Entries shown
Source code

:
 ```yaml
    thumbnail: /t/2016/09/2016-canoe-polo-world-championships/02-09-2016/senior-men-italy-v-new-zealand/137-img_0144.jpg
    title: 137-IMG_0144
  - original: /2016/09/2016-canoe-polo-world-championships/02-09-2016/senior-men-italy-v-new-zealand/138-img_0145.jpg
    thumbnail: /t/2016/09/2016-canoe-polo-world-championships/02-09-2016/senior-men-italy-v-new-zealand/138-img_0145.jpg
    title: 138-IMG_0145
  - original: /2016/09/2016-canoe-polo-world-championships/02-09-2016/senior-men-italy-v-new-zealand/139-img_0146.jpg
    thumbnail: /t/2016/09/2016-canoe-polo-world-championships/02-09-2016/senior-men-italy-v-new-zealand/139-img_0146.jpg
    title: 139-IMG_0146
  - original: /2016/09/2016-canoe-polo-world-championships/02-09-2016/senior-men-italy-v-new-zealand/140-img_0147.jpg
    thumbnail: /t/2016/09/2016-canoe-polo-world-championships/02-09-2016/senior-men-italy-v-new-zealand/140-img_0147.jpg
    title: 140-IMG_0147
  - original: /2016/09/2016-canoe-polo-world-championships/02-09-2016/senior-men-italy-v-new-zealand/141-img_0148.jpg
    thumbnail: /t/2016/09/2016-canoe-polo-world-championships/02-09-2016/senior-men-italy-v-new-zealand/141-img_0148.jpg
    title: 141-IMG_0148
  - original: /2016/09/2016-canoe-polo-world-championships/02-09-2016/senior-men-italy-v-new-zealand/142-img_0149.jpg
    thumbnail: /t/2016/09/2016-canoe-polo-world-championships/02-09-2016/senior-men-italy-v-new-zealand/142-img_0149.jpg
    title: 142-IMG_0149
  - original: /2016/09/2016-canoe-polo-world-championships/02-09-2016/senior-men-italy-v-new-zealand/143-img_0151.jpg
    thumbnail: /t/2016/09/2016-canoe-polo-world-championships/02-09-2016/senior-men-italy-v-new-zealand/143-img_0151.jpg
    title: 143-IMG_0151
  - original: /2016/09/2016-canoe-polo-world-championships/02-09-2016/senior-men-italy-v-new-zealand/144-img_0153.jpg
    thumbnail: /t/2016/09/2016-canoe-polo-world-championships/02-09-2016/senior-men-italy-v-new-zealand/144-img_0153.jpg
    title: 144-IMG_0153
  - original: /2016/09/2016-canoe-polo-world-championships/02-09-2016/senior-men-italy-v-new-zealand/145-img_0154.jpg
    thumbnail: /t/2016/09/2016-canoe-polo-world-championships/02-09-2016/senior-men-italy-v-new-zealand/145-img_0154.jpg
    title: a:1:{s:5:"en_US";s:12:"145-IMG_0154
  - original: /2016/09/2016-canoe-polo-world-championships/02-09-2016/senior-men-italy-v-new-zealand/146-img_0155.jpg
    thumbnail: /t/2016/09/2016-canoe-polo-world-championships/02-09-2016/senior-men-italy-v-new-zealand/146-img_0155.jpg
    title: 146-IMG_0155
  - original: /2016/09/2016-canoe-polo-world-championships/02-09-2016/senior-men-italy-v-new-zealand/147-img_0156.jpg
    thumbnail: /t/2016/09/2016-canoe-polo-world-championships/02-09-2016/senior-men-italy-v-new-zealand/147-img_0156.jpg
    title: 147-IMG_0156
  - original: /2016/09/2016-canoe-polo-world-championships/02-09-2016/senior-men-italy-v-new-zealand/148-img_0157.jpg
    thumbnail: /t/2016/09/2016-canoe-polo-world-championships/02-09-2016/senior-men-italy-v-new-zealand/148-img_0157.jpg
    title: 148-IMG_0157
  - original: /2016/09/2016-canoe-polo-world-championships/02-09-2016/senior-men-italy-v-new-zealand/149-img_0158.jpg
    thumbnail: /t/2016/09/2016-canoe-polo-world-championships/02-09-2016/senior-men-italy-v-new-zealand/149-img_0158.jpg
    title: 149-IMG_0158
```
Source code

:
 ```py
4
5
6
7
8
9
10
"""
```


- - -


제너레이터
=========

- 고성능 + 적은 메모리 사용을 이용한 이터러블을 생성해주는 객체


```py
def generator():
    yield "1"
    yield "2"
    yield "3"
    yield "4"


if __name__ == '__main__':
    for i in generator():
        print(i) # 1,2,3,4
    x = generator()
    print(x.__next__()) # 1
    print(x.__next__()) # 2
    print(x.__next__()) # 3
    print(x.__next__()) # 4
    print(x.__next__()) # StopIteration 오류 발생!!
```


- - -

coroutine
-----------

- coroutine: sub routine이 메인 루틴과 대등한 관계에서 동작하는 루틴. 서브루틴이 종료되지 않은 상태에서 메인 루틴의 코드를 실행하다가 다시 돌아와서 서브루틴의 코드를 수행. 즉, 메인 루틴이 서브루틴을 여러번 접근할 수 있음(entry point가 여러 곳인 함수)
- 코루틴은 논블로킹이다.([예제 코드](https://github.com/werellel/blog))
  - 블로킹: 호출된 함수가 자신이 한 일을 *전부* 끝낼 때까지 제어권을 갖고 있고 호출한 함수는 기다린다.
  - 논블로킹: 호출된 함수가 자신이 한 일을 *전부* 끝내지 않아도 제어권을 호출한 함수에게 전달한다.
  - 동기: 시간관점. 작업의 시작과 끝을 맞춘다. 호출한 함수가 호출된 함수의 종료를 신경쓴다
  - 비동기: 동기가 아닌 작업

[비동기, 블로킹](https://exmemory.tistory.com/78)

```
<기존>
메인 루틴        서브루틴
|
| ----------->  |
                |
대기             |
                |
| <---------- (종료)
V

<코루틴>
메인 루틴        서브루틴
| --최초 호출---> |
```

Task prompt
The full listing above should be returned exactly as supplied.

Result of this exercise
Source code

:
 ```yaml
    thumbnail: /t/2016/09/2016-canoe-polo-world-championships/02-09-2016/senior-men-italy-v-new-zealand/137-img_0144.jpg
    title: 137-IMG_0144
  - original: /2016/09/2016-canoe-polo-world-championships/02-09-2016/senior-men-italy-v-new-zealand/138-img_0145.jpg
    thumbnail: /t/2016/09/2016-canoe-polo-world-championships/02-09-2016/senior-men-italy-v-new-zealand/138-img_0145.jpg
    title: 138-IMG_0145
  - original: /2016/09/2016-canoe-polo-world-championships/02-09-2016/senior-men-italy-v-new-zealand/139-img_0146.jpg
    thumbnail: /t/2016/09/2016-canoe-polo-world-championships/02-09-2016/senior-men-italy-v-new-zealand/139-img_0146.jpg
    title: 139-IMG_0146
  - original: /2016/09/2016-canoe-polo-world-championships/02-09-2016/senior-men-italy-v-new-zealand/140-img_0147.jpg
    thumbnail: /t/2016/09/2016-canoe-polo-world-championships/02-09-2016/senior-men-italy-v-new-zealand/140-img_0147.jpg
    title: 140-IMG_0147
  - original: /2016/09/2016-canoe-polo-world-championships/02-09-2016/senior-men-italy-v-new-zealand/141-img_0148.jpg
    thumbnail: /t/2016/09/2016-canoe-polo-world-championships/02-09-2016/senior-men-italy-v-new-zealand/141-img_0148.jpg
    title: 141-IMG_0148
  - original: /2016/09/2016-canoe-polo-world-championships/02-09-2016/senior-men-italy-v-new-zealand/142-img_0149.jpg
    thumbnail: /t/2016/09/2016-canoe-polo-world-championships/02-09-2016/senior-men-italy-v-new-zealand/142-img_0149.jpg
    title: 142-IMG_0149
  - original: /2016/09/2016-canoe-polo-world-championships/02-09-2016/senior-men-italy-v-new-zealand/143-img_0151.jpg
    thumbnail: /t/2016/09/2016-canoe-polo-world-championships/02-09-2016/senior-men-italy-v-new-zealand/143-img_0151.jpg
    title: 143-IMG_0151
  - original: /2016/09/2016-canoe-polo-world-championships/02-09-2016/senior-men-italy-v-new-zealand/144-img_0153.jpg
    thumbnail: /t/2016/09/2016-canoe-polo-world-championships/02-09-2016/senior-men-italy-v-new-zealand/144-img_0153.jpg
    title: 144-IMG_0153
  - original: /2016/09/2016-canoe-polo-world-championships/02-09-2016/senior-men-italy-v-new-zealand/145-img_0154.jpg
    thumbnail: /t/2016/09/2016-canoe-polo-world-championships/02-09-2016/senior-men-italy-v-new-zealand/145-img_0154.jpg
    title: a:1:{s:5:"en_US";s:12:"145-IMG_0154
  - original: /2016/09/2016-canoe-polo-world-championships/02-09-2016/senior-men-italy-v-new-zealand/146-img_0155.jpg
    thumbnail: /t/2016/09/2016-canoe-polo-world-championships/02-09-2016/senior-men-italy-v-new-zealand/146-img_0155.jpg
    title: 146-IMG_0155
  - original: /2016/09/2016-canoe-polo-world-championships/02-09-2016/senior-men-italy-v-new-zealand/147-img_0156.jpg
    thumbnail: /t/2016/09/2016-canoe-polo-world-championships/02-09-2016/senior-men-italy-v-new-zealand/147-img_0156.jpg
    title: 147-IMG_0156
  - original: /2016/09/2016-canoe-polo-world-championships/02-09-2016/senior-men-italy-v-new-zealand/148-img_0157.jpg
    thumbnail: /t/2016/09/2016-canoe-polo-world-championships/02-09-2016/senior-men-italy-v-new-zealand/148-img_0157.jpg
    title: 148-IMG_0157
  - original: /2016/09/2016-canoe-polo-world-championships/02-09-2016/senior-men-italy-v-new-zealand/149-img_0158.jpg
    thumbnail: /t/2016/09/2016-canoe-polo-world-championships/02-09-2016/senior-men-italy-v-new-zealand/149-img_0158.jpg
    title: 149-IMG_0158
```
Source code

:
 ```py
4
5
6
7
8
9
10
"""
```


- - -


제너레이터
=========

- 고성능 + 적은 메모리 사용을 이용한 이터러블을 생성해주는 객체


```py
def generator():
    yield "1"
    yield "2"
    yield "3"
    yield "4"


if __name__ == '__main__':
    for i in generator():
        print(i) # 1,2,3,4
    x = generator()
    print(x.__next__()) # 1
    print(x.__next__()) # 2
    print(x.__next__()) # 3
    print(x.__next__()) # 4
    print(x.__next__()) # StopIteration 오류 발생!!
```


- - -

coroutine
-----------

- coroutine: sub routine이 메인 루틴과 대등한 관계에서 동작하는 루틴. 서브루틴이 종료되지 않은 상태에서 메인 루틴의 코드를 실행하다가 다시 돌아와서 서브루틴의 코드를 수행. 즉, 메인 루틴이 서브루틴을 여러번 접근할 수 있음(entry point가 여러 곳인 함수)
- 코루틴은 논블로킹이다.([예제 코드](https://github.com/werellel/blog))
  - 블로킹: 호출된 함수가 자신이 한 일을 *전부* 끝낼 때까지 제어권을 갖고 있고 호출한 함수는 기다린다.
  - 논블로킹: 호출된 함수가 자신이 한 일을 *전부* 끝내지 않아도 제어권을 호출한 함수에게 전달한다.
  - 동기: 시간관점. 작업의 시작과 끝을 맞춘다. 호출한 함수가 호출된 함수의 종료를 신경쓴다
  - 비동기: 동기가 아닌 작업

[비동기, 블로킹](https://exmemory.tistory.com/78)

```
<기존>
메인 루틴        서브루틴
|
| ----------->  |
                |
대기             |
                |
| <---------- (종료)
V

<코루틴>
메인 루틴        서브루틴
| --최초 호출---> |
```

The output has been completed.